|Version 2 (modified by benl, 8 months ago) (diff)|
Replacing the Native Code Generator
The existence of LLVM is definitely an argument not to put any more effort into backend optimisation in GHC, at least for those optimisations that LLVM can already do. There's also the question of whether it's worth extending the NCG to support SIMD primops. At the moment only the LLVM backend supports these, but current processor architectures will rely more and more on wide vector SIMD instructions for performance. Given that the LLVM project is now stable and widely used, it may be better to drop the NCG entirely (and delete the code).
However, there are a few ways that the LLVM backend needs to be improved before it can be considered to be a complete replacement for the existing NCG:
- Compilation speed. LLVM approximately doubles compilation time.

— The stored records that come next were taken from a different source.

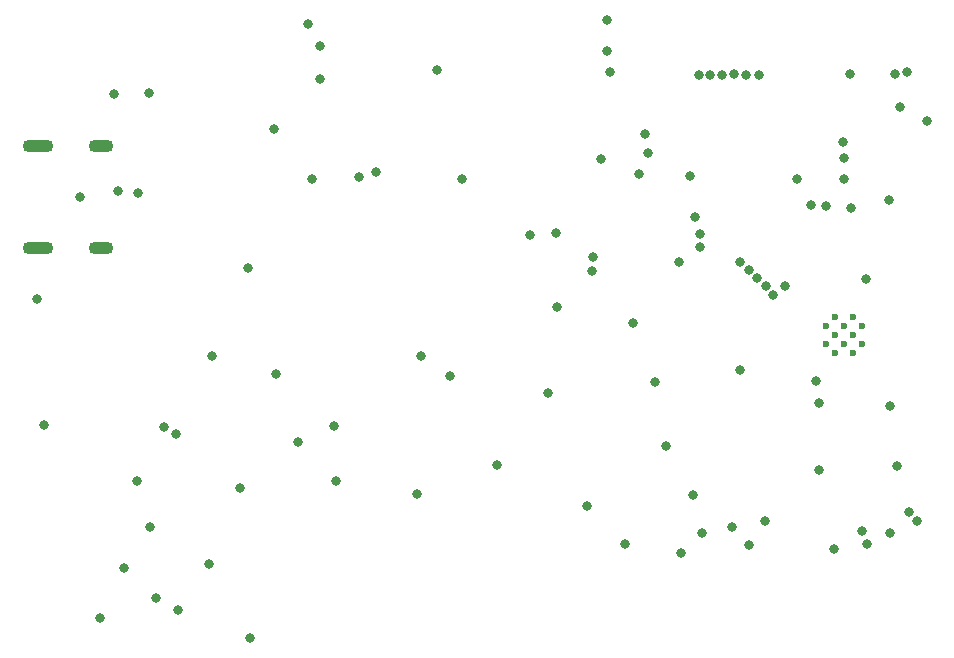
<source format=gbr>
%TF.GenerationSoftware,KiCad,Pcbnew,7.0.1*%
%TF.CreationDate,2023-03-18T00:09:11+00:00*%
%TF.ProjectId,ImogenWren,496d6f67-656e-4577-9265-6e2e6b696361,rev?*%
%TF.SameCoordinates,Original*%
%TF.FileFunction,Copper,L3,Inr*%
%TF.FilePolarity,Positive*%
%FSLAX46Y46*%
G04 Gerber Fmt 4.6, Leading zero omitted, Abs format (unit mm)*
G04 Created by KiCad (PCBNEW 7.0.1) date 2023-03-18 00:09:11*
%MOMM*%
%LPD*%
G01*
G04 APERTURE LIST*
%TA.AperFunction,ComponentPad*%
%ADD10O,2.100000X1.100000*%
%TD*%
%TA.AperFunction,ComponentPad*%
%ADD11O,2.600000X1.100000*%
%TD*%
%TA.AperFunction,HeatsinkPad*%
%ADD12C,0.600000*%
%TD*%
%TA.AperFunction,ViaPad*%
%ADD13C,0.800000*%
%TD*%
G04 APERTURE END LIST*
D10*
%TO.N,GND*%
%TO.C,J8*%
X119100000Y-87740000D03*
D11*
X113740000Y-87740000D03*
D10*
X119100000Y-79100000D03*
D11*
X113740000Y-79100000D03*
%TD*%
D12*
%TO.N,GND*%
%TO.C,U3*%
X181232500Y-96605000D03*
X182757500Y-96605000D03*
X180470000Y-95842500D03*
X181995000Y-95842500D03*
X183520000Y-95842500D03*
X181232500Y-95080000D03*
X182757500Y-95080000D03*
X180470000Y-94317500D03*
X181995000Y-94317500D03*
X183520000Y-94317500D03*
X181232500Y-93555000D03*
X182757500Y-93555000D03*
%TD*%
D13*
%TO.N,/BATTERY_POWER_BUS*%
X135730025Y-104149500D03*
X161900000Y-68465002D03*
X136600000Y-68800000D03*
X140900000Y-81700000D03*
X130800000Y-108100000D03*
X182500000Y-73000000D03*
%TO.N,GND*%
X165100000Y-78100000D03*
X128200000Y-114500000D03*
X146200000Y-96900000D03*
X156900000Y-100014998D03*
X145814000Y-108586000D03*
X189000000Y-77000000D03*
X121000000Y-114800000D03*
X133900000Y-98400000D03*
X183800000Y-90400000D03*
X120200000Y-74700000D03*
X152558502Y-106150500D03*
X149596972Y-81900000D03*
X138966000Y-107500000D03*
X155353749Y-86653749D03*
X137587000Y-70599500D03*
X136900000Y-81900000D03*
X166000000Y-99100000D03*
X148600000Y-98600000D03*
X137637000Y-73400000D03*
X131500000Y-89402515D03*
X157704250Y-92704250D03*
X133700000Y-77700000D03*
X147500000Y-72700000D03*
X128501681Y-96901681D03*
X186700000Y-75800000D03*
X113675000Y-92075000D03*
X160200000Y-109600000D03*
X114250001Y-102750002D03*
X142315000Y-81285000D03*
X123100000Y-74600000D03*
X118999998Y-119099999D03*
X173200000Y-98100000D03*
X162180669Y-72871597D03*
X131700000Y-120730000D03*
%TO.N,/ESP32/3V3_BUS*%
X163450000Y-112800000D03*
X182000000Y-81900000D03*
X186500000Y-106200000D03*
X183500000Y-111700000D03*
%TO.N,/ESP32/USB ESP32 CH340 Interface /ESP_EN*%
X185900000Y-101100000D03*
X166900000Y-104500000D03*
X178000000Y-81900000D03*
X179849500Y-100900000D03*
%TO.N,/USB_POWER*%
X125600000Y-118400000D03*
X125400000Y-103500000D03*
%TO.N,/USB/D-*%
X122200000Y-83100000D03*
X117250171Y-83410173D03*
X120500000Y-82900000D03*
%TO.N,/WS2812b LEDs/5V_IN*%
X157600000Y-86500000D03*
X160700000Y-88500000D03*
%TO.N,Net-(U3-SDI{slash}SD1)*%
X169670611Y-73099957D03*
X173170038Y-88949622D03*
%TO.N,Net-(U3-SDO{slash}SD0)*%
X170670112Y-73101429D03*
X173920444Y-89609846D03*
%TO.N,Net-(U3-SCK{slash}CLK)*%
X174631704Y-90312068D03*
X171669608Y-73097652D03*
%TO.N,Net-(U3-SCS{slash}CMD)*%
X175385958Y-90967893D03*
X172697055Y-73049500D03*
%TO.N,Net-(U3-SWP{slash}SD3)*%
X176001494Y-91755371D03*
X173693230Y-73130989D03*
%TO.N,Net-(U3-SHD{slash}SD2)*%
X174736243Y-73114048D03*
X177000000Y-91000000D03*
%TO.N,Net-(U3-GPIO4(T0))*%
X181100000Y-113200000D03*
X179600000Y-99000000D03*
%TO.N,Net-(U3-GPIO2(T2))*%
X169200000Y-108649500D03*
X175300000Y-110900000D03*
%TO.N,Net-(U3-GPIO33(T8))*%
X172478781Y-111338736D03*
X169960454Y-111894948D03*
%TO.N,Net-(U3-GPIO32(T9))*%
X168200000Y-113600000D03*
X173900000Y-112900000D03*
%TO.N,/BATTERY_POWER*%
X123200000Y-111400000D03*
X122103750Y-107496250D03*
%TO.N,Net-(Q1-B)*%
X168921611Y-81663607D03*
X169320759Y-85100850D03*
%TO.N,Net-(Q1-E)*%
X168029358Y-88934650D03*
X164650500Y-81471137D03*
%TO.N,SCL*%
X185800000Y-83700000D03*
X181961500Y-80100000D03*
%TO.N,SDA*%
X182562815Y-84322769D03*
X181900000Y-78800000D03*
%TO.N,/CHARGE_STATUS*%
X123699000Y-117337401D03*
X179849500Y-106500000D03*
%TO.N,18*%
X186289976Y-73001427D03*
X179175000Y-84100000D03*
%TO.N,Net-(D2-K)*%
X169800000Y-87700000D03*
X161400000Y-80200000D03*
%TO.N,/ESP32/SSERIAL_TX*%
X187496217Y-110095374D03*
X183900000Y-112800000D03*
%TO.N,/ESP32/SSERIAL_RX*%
X188129008Y-110869054D03*
X185900000Y-111900000D03*
%TO.N,19*%
X180445000Y-84200000D03*
X187279500Y-72860546D03*
%TO.N,Net-(WLED1-DOUT)*%
X160600000Y-89700000D03*
X164100000Y-94100000D03*
%TO.N,Net-(JP3-C)*%
X138800000Y-102800000D03*
X124400500Y-102905804D03*
%TO.N,Net-(D3-K)*%
X169756578Y-86596623D03*
X161900000Y-71100000D03*
X165400000Y-79700000D03*
%TD*%
M02*

</source>
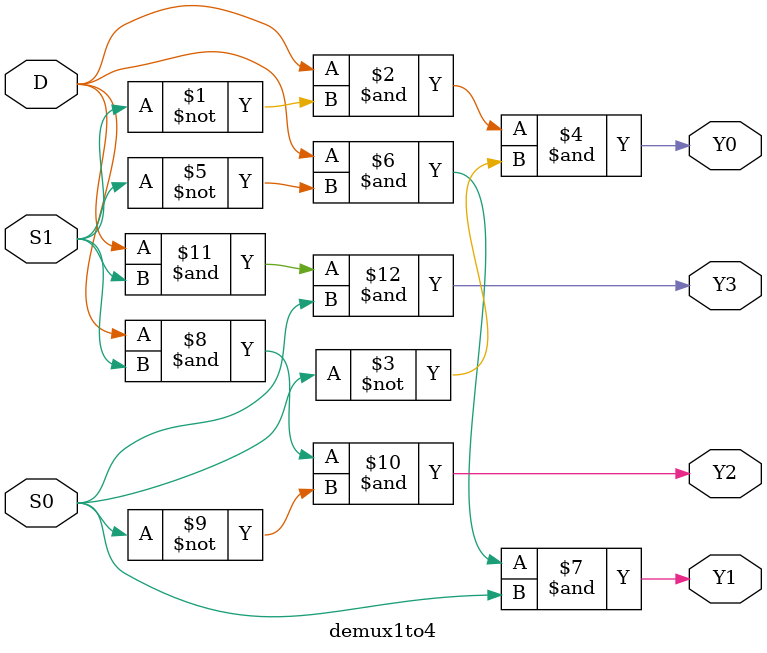
<source format=v>
module demux1to4(
    input D,
    input S1, S0,
    output Y0, Y1, Y2, Y3
);

assign Y0 = D & ~S1 & ~S0;
assign Y1 = D & ~S1 &  S0;
assign Y2 = D &  S1 & ~S0;
assign Y3 = D &  S1 &  S0;

endmodule

</source>
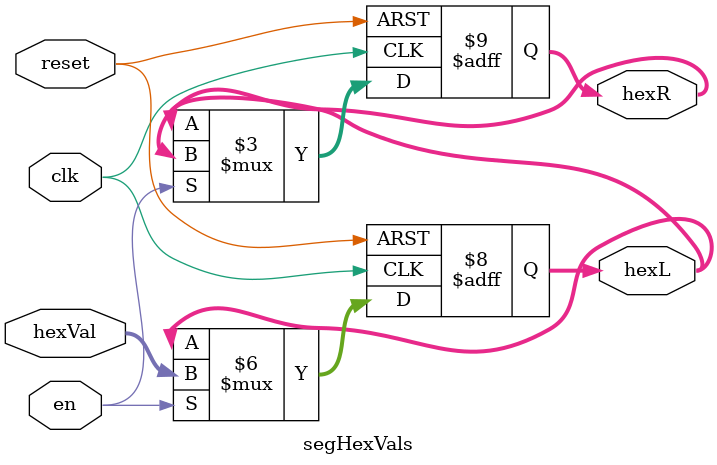
<source format=sv>

module segHexVals (input logic clk,
						 input logic en,
						 input logic reset,
						 input logic [3:0] hexVal,
						 output logic [3:0] hexL,
						 output logic [3:0] hexR);
						 
						 
	always_ff @(posedge clk, posedge reset)
		if (reset) 
			begin
				hexL <= 0;
				hexR <= 0;
			end
		else if (en) 
			begin
				hexL <= hexVal;
				hexR <= hexL;
			end
		else 
			begin
				hexL <= hexL;
				hexR <= hexR;
			end
endmodule 
			
</source>
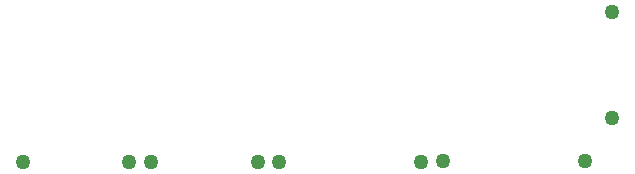
<source format=gbr>
%TF.GenerationSoftware,KiCad,Pcbnew,9.0.1*%
%TF.CreationDate,2025-04-20T12:39:59+07:00*%
%TF.ProjectId,IREC-FlighComputer,49524543-2d46-46c6-9967-68436f6d7075,rev?*%
%TF.SameCoordinates,Original*%
%TF.FileFunction,NonPlated,1,4,NPTH,Drill*%
%TF.FilePolarity,Positive*%
%FSLAX46Y46*%
G04 Gerber Fmt 4.6, Leading zero omitted, Abs format (unit mm)*
G04 Created by KiCad (PCBNEW 9.0.1) date 2025-04-20 12:39:59*
%MOMM*%
%LPD*%
G01*
G04 APERTURE LIST*
%TA.AperFunction,ComponentDrill*%
%ADD10C,1.270000*%
%TD*%
G04 APERTURE END LIST*
D10*
%TO.C,J8*%
X147500000Y-112040000D03*
X156500000Y-112040000D03*
%TO.C,J7*%
X158400000Y-112000000D03*
X167400000Y-112000000D03*
%TO.C,J2*%
X169200000Y-112000000D03*
X181200000Y-112000000D03*
%TO.C,J10*%
X183100000Y-111940000D03*
X195100000Y-111940000D03*
%TO.C,J1*%
X197427500Y-99278250D03*
X197427500Y-108278250D03*
M02*

</source>
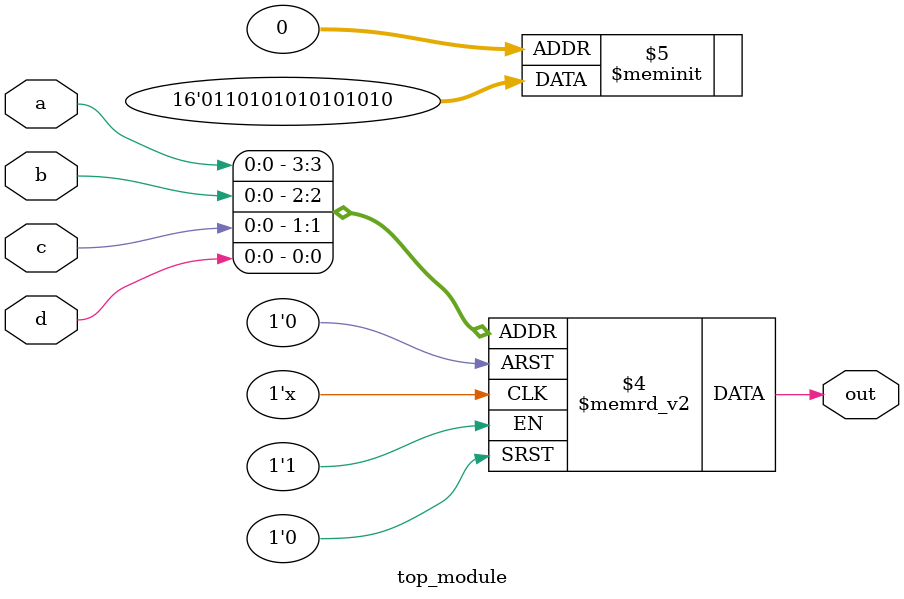
<source format=sv>
module top_module (
  input a, 
  input b,
  input c,
  input d,
  output reg out
);

  always @(*) begin
    case({a,b,c,d})
      4'b0000: out = 1'b0;
      4'b0001: out = 1'b1;
      4'b0010: out = 1'b0;
      4'b0011: out = 1'b1;
      4'b0100: out = 1'b0;
      4'b0101: out = 1'b1;
      4'b0110: out = 1'b0;
      4'b0111: out = 1'b1;
      4'b1000: out = 1'b0;
      4'b1001: out = 1'b1;
      4'b1010: out = 1'b0;
      4'b1011: out = 1'b1;
      4'b1100: out = 1'b0;
      4'b1101: out = 1'b1;
      4'b1110: out = 1'b1;
      4'b1111: out = 1'b0;
      default: out = 1'b0;
    endcase
  end

endmodule

</source>
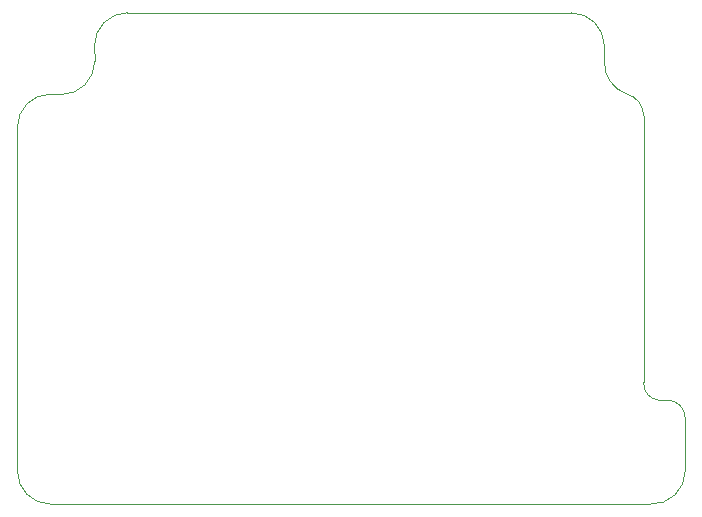
<source format=gbr>
%TF.GenerationSoftware,KiCad,Pcbnew,8.0.1*%
%TF.CreationDate,2024-07-24T10:43:19-04:00*%
%TF.ProjectId,bitaxe-ESP-OLED,62697461-7865-42d4-9553-502d4f4c4544,rev?*%
%TF.SameCoordinates,Original*%
%TF.FileFunction,Paste,Top*%
%TF.FilePolarity,Positive*%
%FSLAX46Y46*%
G04 Gerber Fmt 4.6, Leading zero omitted, Abs format (unit mm)*
G04 Created by KiCad (PCBNEW 8.0.1) date 2024-07-24 10:43:19*
%MOMM*%
%LPD*%
G01*
G04 APERTURE LIST*
%TA.AperFunction,Profile*%
%ADD10C,0.100000*%
%TD*%
G04 APERTURE END LIST*
D10*
X132873000Y-103800000D02*
G75*
G02*
X130073000Y-101000000I0J2800000D01*
G01*
X176970101Y-62204899D02*
X139400000Y-62200000D01*
X186624568Y-100999053D02*
G75*
G02*
X183647004Y-103799936I-2818968J13653D01*
G01*
X130079899Y-71879899D02*
G75*
G02*
X132879899Y-69079899I2800001J-1D01*
G01*
X132873000Y-103800000D02*
X183647000Y-103800000D01*
X136600000Y-65000000D02*
G75*
G02*
X139400000Y-62200000I2800000J0D01*
G01*
X133820101Y-69120101D02*
X132879899Y-69079899D01*
X136600000Y-65000000D02*
X136620101Y-66320101D01*
X181675506Y-69070019D02*
G75*
G02*
X179779900Y-66420101I904394J2649919D01*
G01*
X181675506Y-69070020D02*
G75*
G02*
X183102045Y-70950000I-525506J-1879980D01*
G01*
X186620000Y-96500000D02*
X186620000Y-101000000D01*
X130079899Y-71879899D02*
X130073000Y-101000000D01*
X184400000Y-95000000D02*
X185120000Y-95000000D01*
X183102045Y-70950000D02*
X183100000Y-93500000D01*
X136620101Y-66320101D02*
G75*
G02*
X133820101Y-69120101I-2800001J1D01*
G01*
X176970101Y-62204899D02*
G75*
G02*
X179770101Y-65004899I-1J-2800001D01*
G01*
X184400000Y-94999999D02*
G75*
G02*
X183100001Y-93500000I100000J1399999D01*
G01*
X179770101Y-65004899D02*
X179779899Y-66420101D01*
X185120000Y-95000000D02*
G75*
G02*
X186620000Y-96500000I0J-1500000D01*
G01*
M02*

</source>
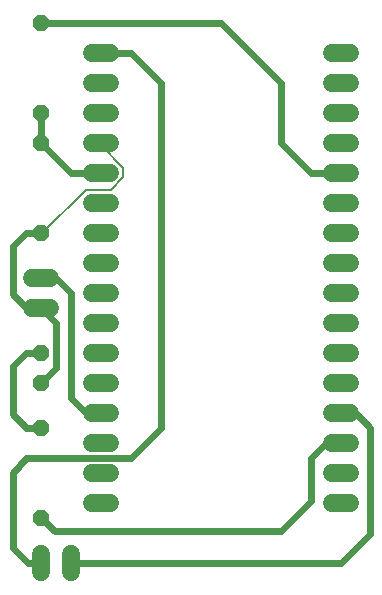
<source format=gbr>
G04 EAGLE Gerber X2 export*
%TF.Part,Single*%
%TF.FileFunction,Copper,L1,Top,Mixed*%
%TF.FilePolarity,Positive*%
%TF.GenerationSoftware,Autodesk,EAGLE,8.7.1*%
%TF.CreationDate,2019-01-27T12:14:56Z*%
G75*
%MOMM*%
%FSLAX34Y34*%
%LPD*%
%AMOC8*
5,1,8,0,0,1.08239X$1,22.5*%
G01*
%ADD10P,1.429621X8X292.500000*%
%ADD11C,1.524000*%
%ADD12P,1.429621X8X112.500000*%
%ADD13C,0.609600*%
%ADD14C,0.152400*%


D10*
X635000Y596900D03*
X635000Y571500D03*
D11*
X881380Y850900D02*
X896620Y850900D01*
X896620Y825500D02*
X881380Y825500D01*
X881380Y800100D02*
X896620Y800100D01*
X896620Y774700D02*
X881380Y774700D01*
X881380Y749300D02*
X896620Y749300D01*
X896620Y723900D02*
X881380Y723900D01*
X881380Y698500D02*
X896620Y698500D01*
X896620Y673100D02*
X881380Y673100D01*
X881380Y647700D02*
X896620Y647700D01*
X896620Y622300D02*
X881380Y622300D01*
X881380Y596900D02*
X896620Y596900D01*
X896620Y571500D02*
X881380Y571500D01*
X881380Y546100D02*
X896620Y546100D01*
X896620Y520700D02*
X881380Y520700D01*
X881380Y495300D02*
X896620Y495300D01*
X896620Y469900D02*
X881380Y469900D01*
X693420Y850900D02*
X678180Y850900D01*
X678180Y825500D02*
X693420Y825500D01*
X693420Y800100D02*
X678180Y800100D01*
X678180Y774700D02*
X693420Y774700D01*
X693420Y749300D02*
X678180Y749300D01*
X678180Y723900D02*
X693420Y723900D01*
X693420Y698500D02*
X678180Y698500D01*
X678180Y673100D02*
X693420Y673100D01*
X693420Y647700D02*
X678180Y647700D01*
X678180Y622300D02*
X693420Y622300D01*
X693420Y596900D02*
X678180Y596900D01*
X678180Y571500D02*
X693420Y571500D01*
X693420Y546100D02*
X678180Y546100D01*
X678180Y520700D02*
X693420Y520700D01*
X693420Y495300D02*
X678180Y495300D01*
X678180Y469900D02*
X693420Y469900D01*
X642620Y635000D02*
X627380Y635000D01*
X627380Y660400D02*
X642620Y660400D01*
D10*
X635000Y533400D03*
X635000Y457200D03*
D12*
X635000Y698500D03*
X635000Y774700D03*
D10*
X635000Y876300D03*
X635000Y800100D03*
D11*
X635000Y426720D02*
X635000Y411480D01*
X660400Y411480D02*
X660400Y426720D01*
D13*
X635000Y596900D02*
X622300Y596900D01*
X610870Y585470D01*
X610870Y544830D02*
X622300Y533400D01*
X635000Y533400D01*
X610870Y544830D02*
X610870Y585470D01*
X660400Y419100D02*
X889000Y419100D01*
X913130Y443230D01*
X913130Y533400D01*
X901700Y546100D01*
X889000Y546100D01*
D14*
X686308Y771652D02*
X686308Y774700D01*
X686308Y771652D02*
X704596Y753364D01*
X704596Y745744D01*
X693928Y735076D01*
X672592Y735076D01*
X636016Y698500D01*
X685800Y774700D02*
X686308Y774700D01*
X636016Y698500D02*
X635000Y698500D01*
D13*
X622300Y698500D01*
X610870Y687070D01*
X610870Y646430D02*
X622300Y635000D01*
X635000Y635000D01*
X610870Y646430D02*
X610870Y687070D01*
X635000Y635000D02*
X647700Y622300D01*
X647700Y584200D01*
X635000Y571500D01*
X635000Y774700D02*
X635000Y800100D01*
X635000Y774700D02*
X660400Y749300D01*
X685800Y749300D01*
X647700Y660400D02*
X635000Y660400D01*
X647700Y660400D02*
X660400Y647700D01*
X660400Y558800D01*
X673100Y546100D01*
X685800Y546100D01*
X635000Y457200D02*
X646430Y445770D01*
X838200Y445770D01*
X863600Y471170D01*
X863600Y508000D01*
X876300Y520700D01*
X889000Y520700D01*
X787400Y876300D02*
X635000Y876300D01*
X838200Y825500D02*
X838200Y774700D01*
X863600Y749300D01*
X889000Y749300D01*
X838200Y825500D02*
X787400Y876300D01*
X635000Y419100D02*
X623570Y419100D01*
X610870Y431800D01*
X610870Y495300D01*
X622300Y508000D01*
X711200Y508000D01*
X736600Y533400D01*
X736600Y825500D01*
X711200Y850900D02*
X685800Y850900D01*
X711200Y850900D02*
X736600Y825500D01*
M02*

</source>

Avoiding going via the textual intermediate syntax would probably help here.
- Shared library support (#4210, #5786). It works (or worked?) on a couple of platforms. But even on those platforms it generated worse code than the NCG due to using dynamic references for *all* symbols, whereas the NCG knows which symbols live in a separate package and need to use dynamic references.
- Some low-level optimisation problems (#4308, #5567). The LLVM backend generates bad code for certain critical bits of the runtime, perhaps due to lack of good aliasing information. This hasn't been revisited in the light of the new codegen, so perhaps it's better now.
Someone should benchmark the LLVM backend against the NCG with new codegen in GHC 7.8. It's possible that the new codegen is getting a slight boost because it doesn't have to split up proc points, so it can do better code generation for let-no-escapes. It's also possible that LLVM is being penalised a bit for the same reason.